Noisy Pump Causing Foam to Escape Through the Filler Breather
By Robert Sheaf, CFPAI/AJPP, CFPE, CFPS, CFPECS, CFPMT, CFPMIP, CFPMMH, CFPMIH, CFPMM, CFC Industrial Training
I was called to troubleshoot a foaming problem on a system that had the pump-motor unit mounted on top of the tank. When I got there, I was surprised that a root beer-like foam indeed was oozing from the filler breather cap and the pump was very noisy. Closer inspection showed that the foaming was worse when the pump was unloaded back to tank. I felt the pump noise was caused from the foaming problem, and the pump shaft seal showed a slight leaking problem when the unit was turned off.
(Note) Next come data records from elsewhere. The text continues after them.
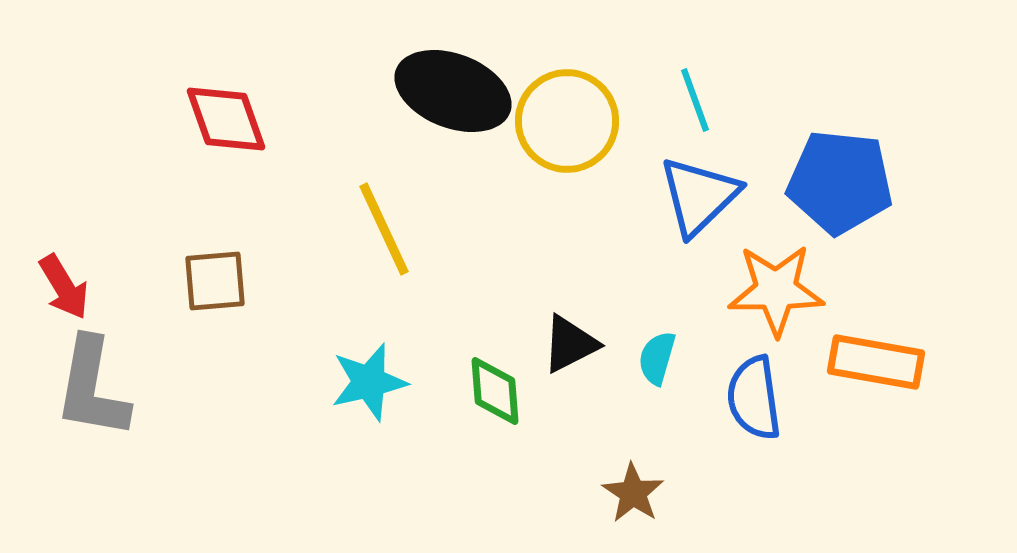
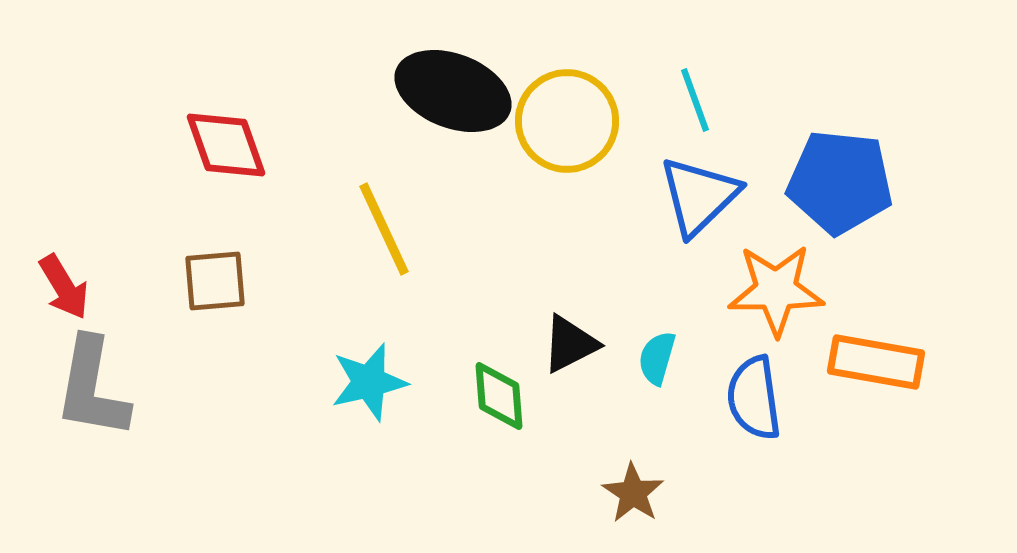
red diamond: moved 26 px down
green diamond: moved 4 px right, 5 px down
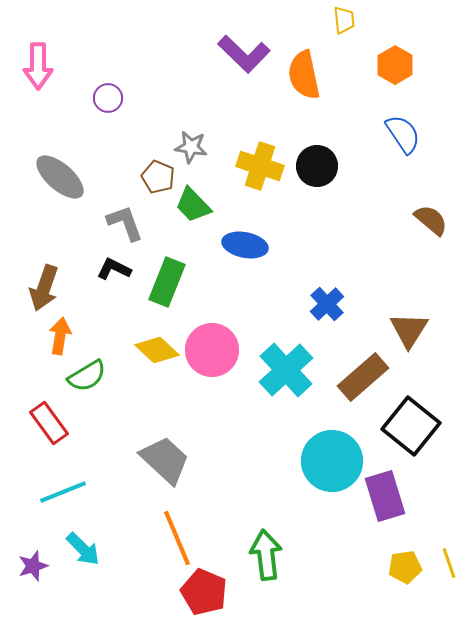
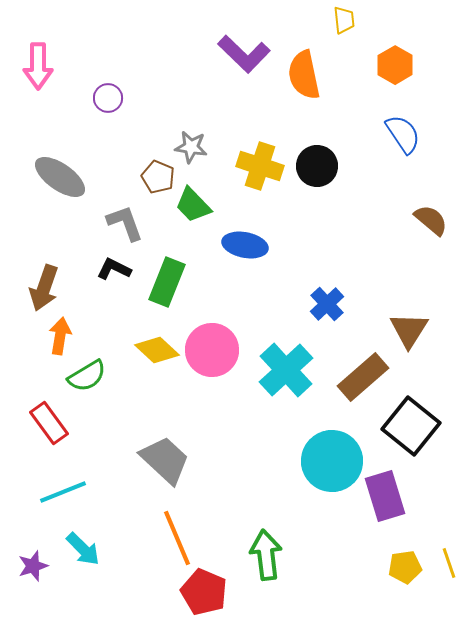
gray ellipse: rotated 6 degrees counterclockwise
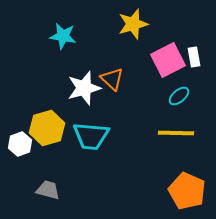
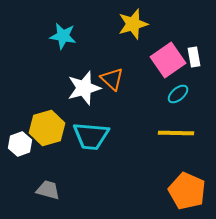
pink square: rotated 8 degrees counterclockwise
cyan ellipse: moved 1 px left, 2 px up
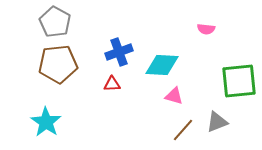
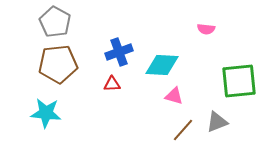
cyan star: moved 9 px up; rotated 28 degrees counterclockwise
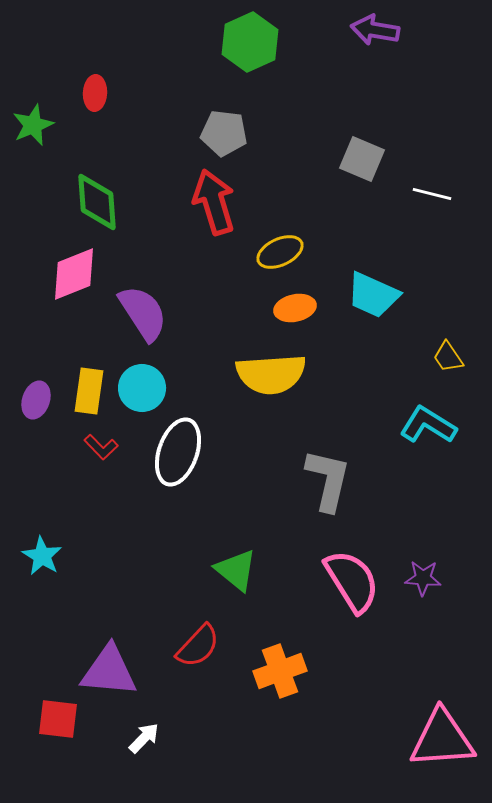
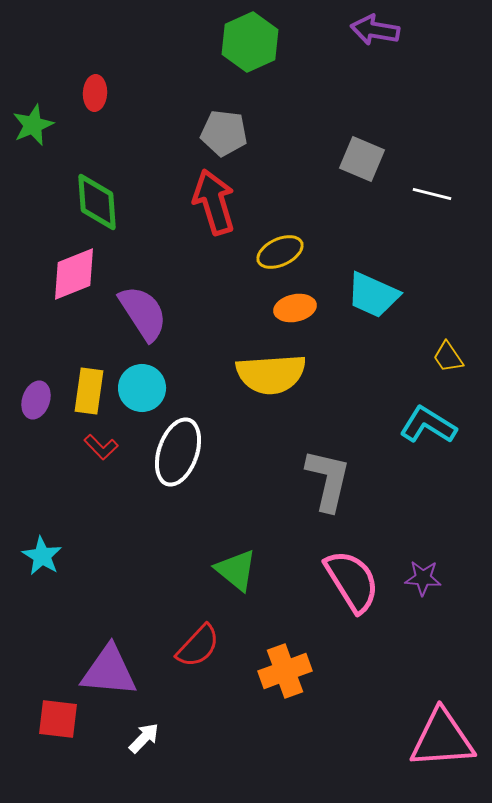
orange cross: moved 5 px right
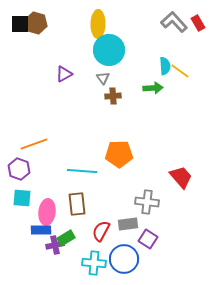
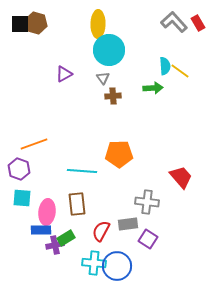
blue circle: moved 7 px left, 7 px down
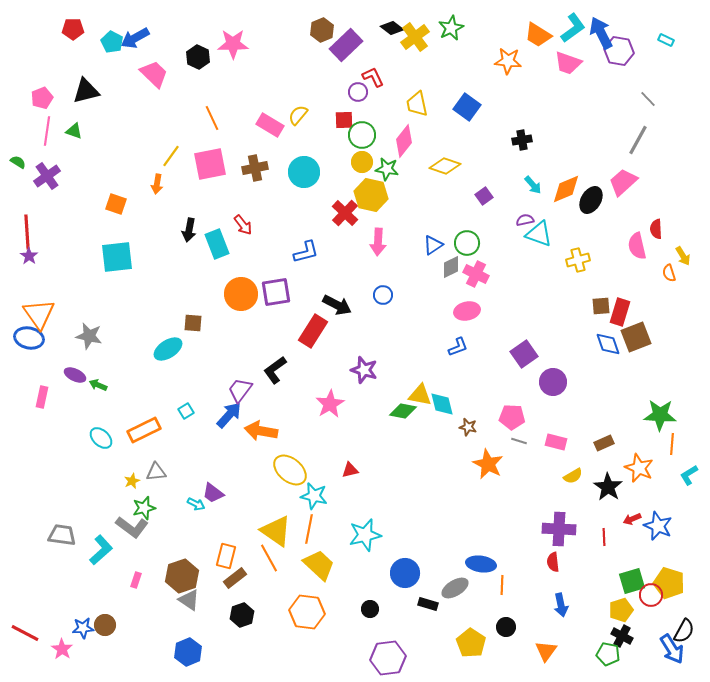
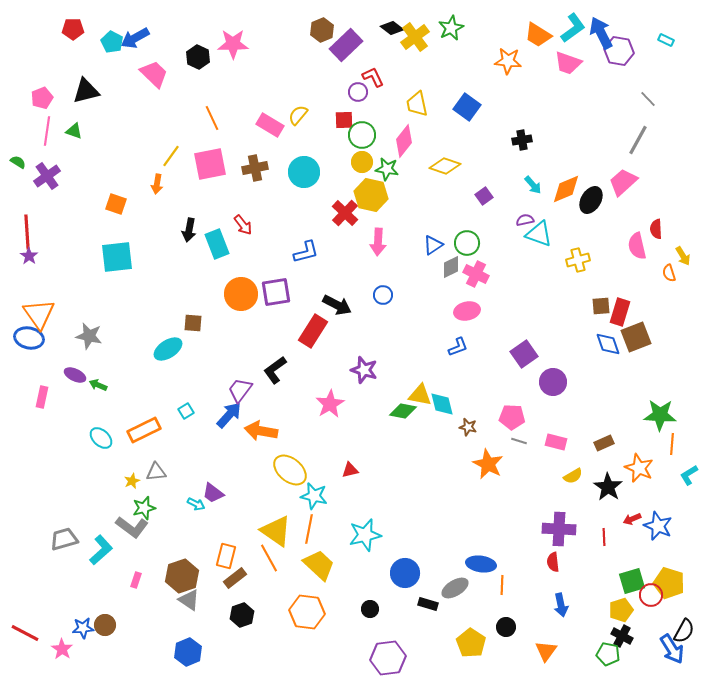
gray trapezoid at (62, 535): moved 2 px right, 4 px down; rotated 24 degrees counterclockwise
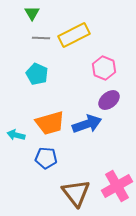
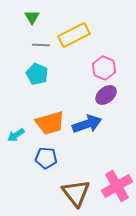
green triangle: moved 4 px down
gray line: moved 7 px down
purple ellipse: moved 3 px left, 5 px up
cyan arrow: rotated 48 degrees counterclockwise
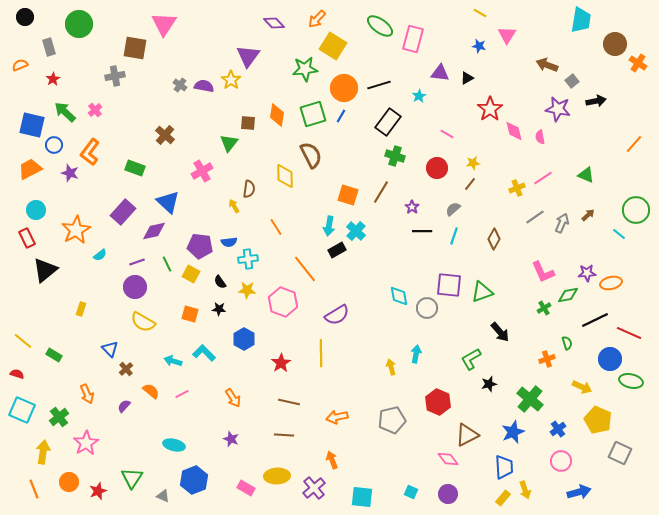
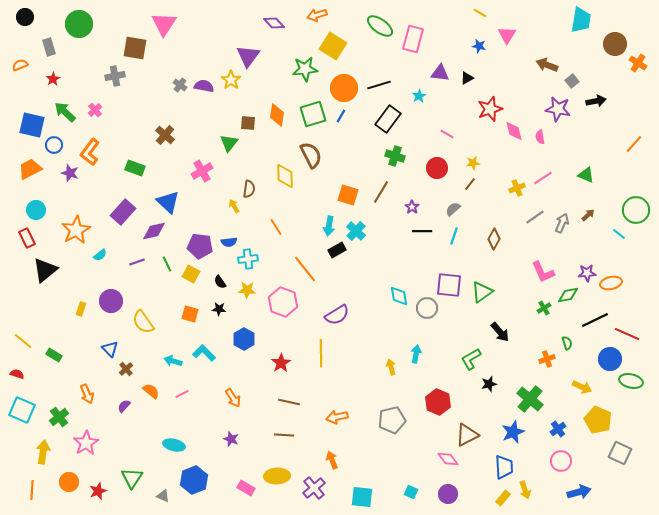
orange arrow at (317, 19): moved 4 px up; rotated 30 degrees clockwise
red star at (490, 109): rotated 15 degrees clockwise
black rectangle at (388, 122): moved 3 px up
purple circle at (135, 287): moved 24 px left, 14 px down
green triangle at (482, 292): rotated 15 degrees counterclockwise
yellow semicircle at (143, 322): rotated 25 degrees clockwise
red line at (629, 333): moved 2 px left, 1 px down
orange line at (34, 489): moved 2 px left, 1 px down; rotated 24 degrees clockwise
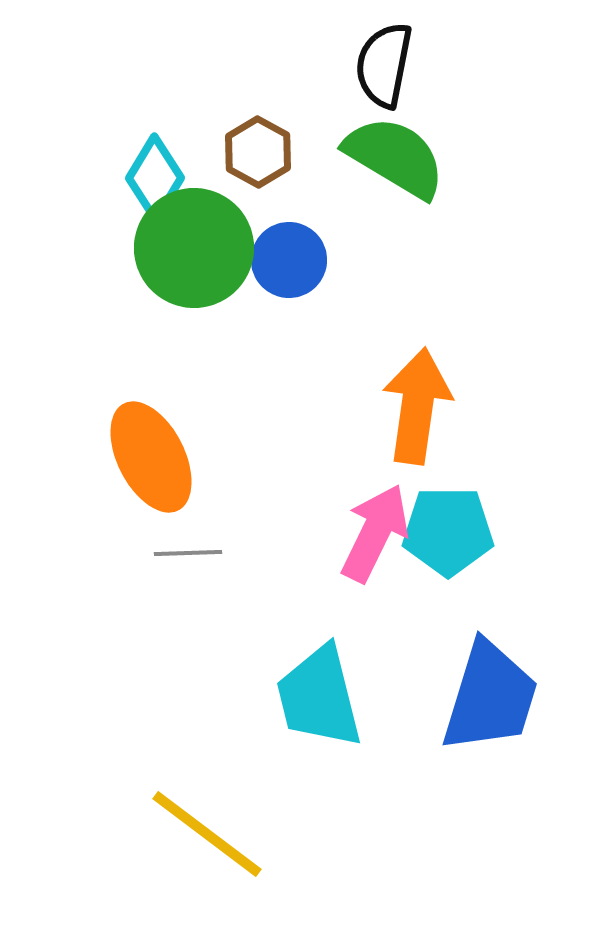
Any idea what’s the cause of the problem?
See the Solution
The foaming problem oozing out of the filler breather was caused by the leaking shaft seal on the pump. When pumps are mounted on top of the reservoir, the suction line draws a vacuum with atmospheric pressure pushing the oil into the pump. However, vane and gear pumps route the case leakage back into the suction side of the pumps. Shaft seals are designed to keep oil in the pump housing and if there is a vacuum in the case, outside air can be drawn in, causing the foaming problem.
One thought on “Noisy Pump Causing Foam to Escape Through the Filler Breather”
High inlet vacuum due to a clogged inlet strainer, pulling air in through the shaft seal of the pump. Worse when unloaded because there’s no case pressure to help the shaft seal.